**Extract to read:**
——————

You are here

Frequently Asked Questions

The City updated its impervious cover and property data that the drainage charge is based on. The City is now using 2015 aerial imagery, current building permit data and current appraisal district data. In general, changes to the charge were more likely if one of the following is true:

  • You added a patio, deck, driveway, parking, shed, addition or other improvement between 2012 and 2015.
  • Your address has a lot of trees. The new data better reflects impervious cover hidden by the tree canopy.
  • Your address was developed between 2012 and 2015. In this case, the previous drainage charge was based on either building permit data or unimproved conditions. It is now based on aerial imagery.
  • You store vehicles, rock, dirt or other materials on unpaved areas. These open storage areas are considered impervious cover. The new data contains more of these open storage areas than the previous data.
  • Your address was subdivided or merged with another address since 2015.

The Watershed Protection Department is in the process of developing a Stormwater Management Discount for both residential and commercial properties. The discount would be for stormwater controls that exceed the legal requirements for development. Find out more about the proposed discount program.

——————

**Directions:**
A) Return the passage of the drainage charge FAQ starting at "The City updated" and ending at "improvement between 2012 and 2015.", word for word.
B) Put this sentence from the drainage charge FAQ into Spanish: "The new data better reflects impervious cover hidden by the tree canopy."

**Dataset section:**
——————

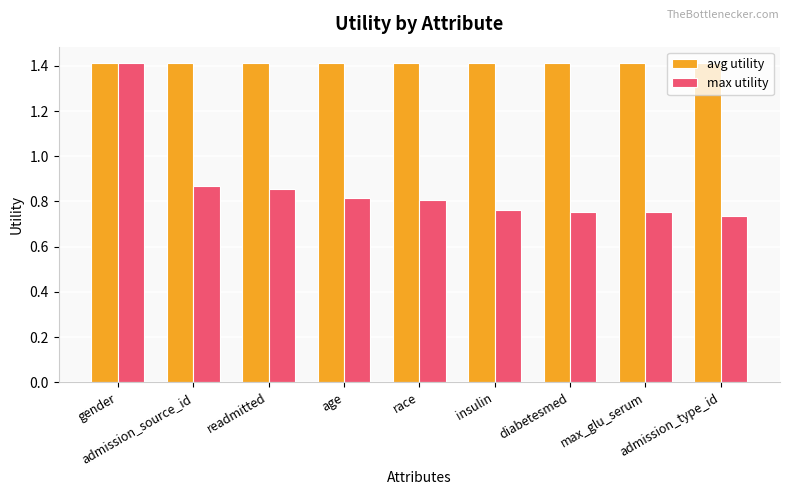

How many groups of bars are there?

9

——————

**Results:**
A)
The City updated its impervious cover and property data that the drainage charge is based on. The City is now using 2015 aerial imagery, current building permit data and current appraisal district data. In general, changes to the charge were more likely if one of the following is true:

  • You added a patio, deck, driveway, parking, shed, addition or other improvement between 2012 and 2015.

B) Los nuevos datos reflejan mejor la cobertura impermeable oculta por el dosel de los árboles.